## Problem requirements:
Scan the records below, and wherever a line has the word "input", pull it out.

(Design files in plain text)
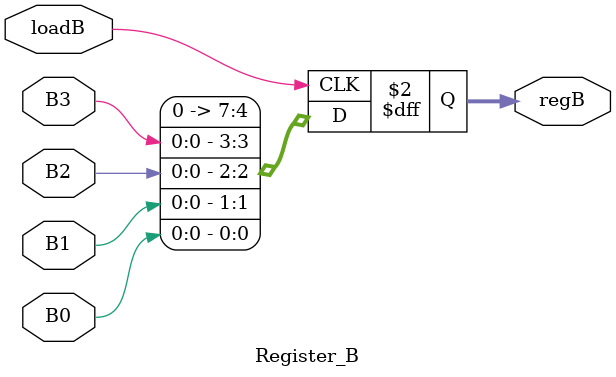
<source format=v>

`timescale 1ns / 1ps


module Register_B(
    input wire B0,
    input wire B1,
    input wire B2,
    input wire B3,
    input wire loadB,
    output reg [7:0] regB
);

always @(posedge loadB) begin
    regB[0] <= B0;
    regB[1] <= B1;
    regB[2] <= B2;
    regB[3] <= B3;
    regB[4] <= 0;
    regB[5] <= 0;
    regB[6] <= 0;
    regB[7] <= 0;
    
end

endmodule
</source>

## Written solution:
    input wire B0,
    input wire B1,
    input wire B2,
    input wire B3,
    input wire loadB,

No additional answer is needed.